1. Alarmierung und Schutz:
* Territorialität: Sie bellen, um Eindringlinge zu warnen, sei es ein anderes Tier oder eine Person, die sie als Bedrohung für ihr Territorium wahrnehmen.
* Fremder Alarm: Sie bellen, um die Anwesenheit eines unbekannten Menschen zu signalisieren, der als Wachhund fungiert.
* auf potenzielle Gefahren aufmerksam: Sie können Geräusche oder Bewegungen bellen, die sie verdächtig finden, was darauf hinweist, dass sie etwas Ungewöhnliches entdeckt haben.
2. Kommunikation:
* Aufmerksamkeitssuche: Sie bellen, um Ihre Aufmerksamkeit zu erregen, vielleicht Essen, ein Spielzeug oder Spielzeit zu wollen.
* Frustration oder Langeweile: Wenn sie gelangweilt oder frustriert sind, können sie bellen, um aufgestaute Energie freizusetzen oder ihr Bedürfnis nach Stimulation auszudrücken.
* Begrüßung: Einige Fox Terrier bellen aufgeregt, wenn sie ihre Besitzer oder andere vertraute Menschen sehen.
3. Verspieltheit:
* Aufregung: Sie bellen während des Spiels oft vor Aufregung, besonders wenn sie Spielzeug jagen oder interaktive Spiele betreiben.
* soziale Interaktion: Einige Fox -Terrier verwenden Bellen, um während des Spiels mit anderen Hunden zu kommunizieren, obwohl es manchmal aggressiv klingt.
4. Angst oder Angst:
* Trennungsangst: Sie können übermäßig übermäßig bellen, wenn sie allein gelassen werden, was aufgrund der Trennung von ihren Besitzern Angst hat.
* Angst vor lauten Geräuschen: Sie könnten vor Angst bellen, wenn sie von lauten Klängen wie Donner oder Feuerwerk erschrocken.
* Allgemeine Angst: Einige Fox -Terrier sind von Natur aus ängstlicher als andere und können aufgrund allgemeiner Nervosität bellen.
die Ursache verstehen:
Um den Grund für die Barke Ihres Fuchs Terrier zu verstehen, ist es wichtig, den Kontext zu beobachten.

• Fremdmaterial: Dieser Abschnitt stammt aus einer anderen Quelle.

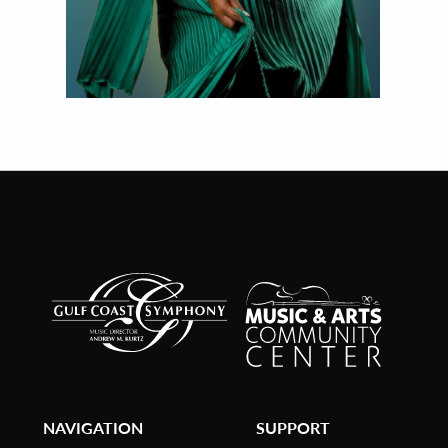
NAVIGATION
SUPPORT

Achten Sie auf ihre Körpersprache, die Situation und andere Hinweise.
Adressierung übermäßiges Bellen:
Wenn das Bellen übermäßig oder problematisch wird, sollten Sie:
* Training: Bringen Sie Ihren Hundebefehlen wie "ruhig" und "sprechen", um das Barkingverhalten zu kontrollieren.
* Übung und mentale Stimulation: Bieten Sie viel Bewegung und geistig anregende Aktivitäten, um Langeweile und Frustration zu verringern.
* Sozialisation: Setzen Sie Ihren Hund verschiedenen Menschen, Orten und Situationen aus, um ihm zu helfen, komfortabler und weniger reaktiv zu werden.
* Begründung zugrunde liegende Probleme: Wenn Bellen mit Angst oder Angst zusammenhängt, wenden Sie sich an einen Tierarzt oder einen zertifizierten Hundetrainer, um die zugrunde liegenden Probleme anzugehen.
Denken Sie daran, dass Bellen ein natürliches Verhalten für Hunde ist, aber es kann mit ordnungsgemäßer Ausbildung, Sozialisierung und Aufmerksamkeit für die Bedürfnisse Ihres Hundes verwaltet werden.